» **Your instructions**
Below are records; how many of their lines contain "current"? Answer with only the number.

» **Transcribed page contents**
########
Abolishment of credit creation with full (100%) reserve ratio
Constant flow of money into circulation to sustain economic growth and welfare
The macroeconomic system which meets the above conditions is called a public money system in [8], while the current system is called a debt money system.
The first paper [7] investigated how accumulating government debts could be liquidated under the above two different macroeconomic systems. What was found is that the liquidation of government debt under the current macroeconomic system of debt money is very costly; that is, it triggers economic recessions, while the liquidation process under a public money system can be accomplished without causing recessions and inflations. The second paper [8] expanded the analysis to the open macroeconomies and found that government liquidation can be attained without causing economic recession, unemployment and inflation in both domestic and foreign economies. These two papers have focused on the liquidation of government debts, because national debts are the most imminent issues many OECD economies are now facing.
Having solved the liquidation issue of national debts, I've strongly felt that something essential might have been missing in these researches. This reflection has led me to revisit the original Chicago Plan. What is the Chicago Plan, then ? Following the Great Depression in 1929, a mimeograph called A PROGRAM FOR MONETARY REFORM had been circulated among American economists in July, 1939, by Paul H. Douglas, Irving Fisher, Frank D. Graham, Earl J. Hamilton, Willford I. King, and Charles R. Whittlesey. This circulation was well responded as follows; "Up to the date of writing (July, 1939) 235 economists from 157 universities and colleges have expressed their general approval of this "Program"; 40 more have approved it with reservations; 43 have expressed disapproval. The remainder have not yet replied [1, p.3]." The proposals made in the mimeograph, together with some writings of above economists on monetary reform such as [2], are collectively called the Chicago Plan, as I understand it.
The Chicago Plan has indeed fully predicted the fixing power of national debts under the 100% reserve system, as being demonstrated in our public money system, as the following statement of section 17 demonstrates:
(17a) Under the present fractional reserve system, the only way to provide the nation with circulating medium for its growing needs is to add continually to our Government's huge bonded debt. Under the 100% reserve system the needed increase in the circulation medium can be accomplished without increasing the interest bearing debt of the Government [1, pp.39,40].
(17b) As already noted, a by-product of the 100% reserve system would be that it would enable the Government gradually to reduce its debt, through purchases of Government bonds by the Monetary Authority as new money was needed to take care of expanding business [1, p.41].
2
########
» **Solution**
2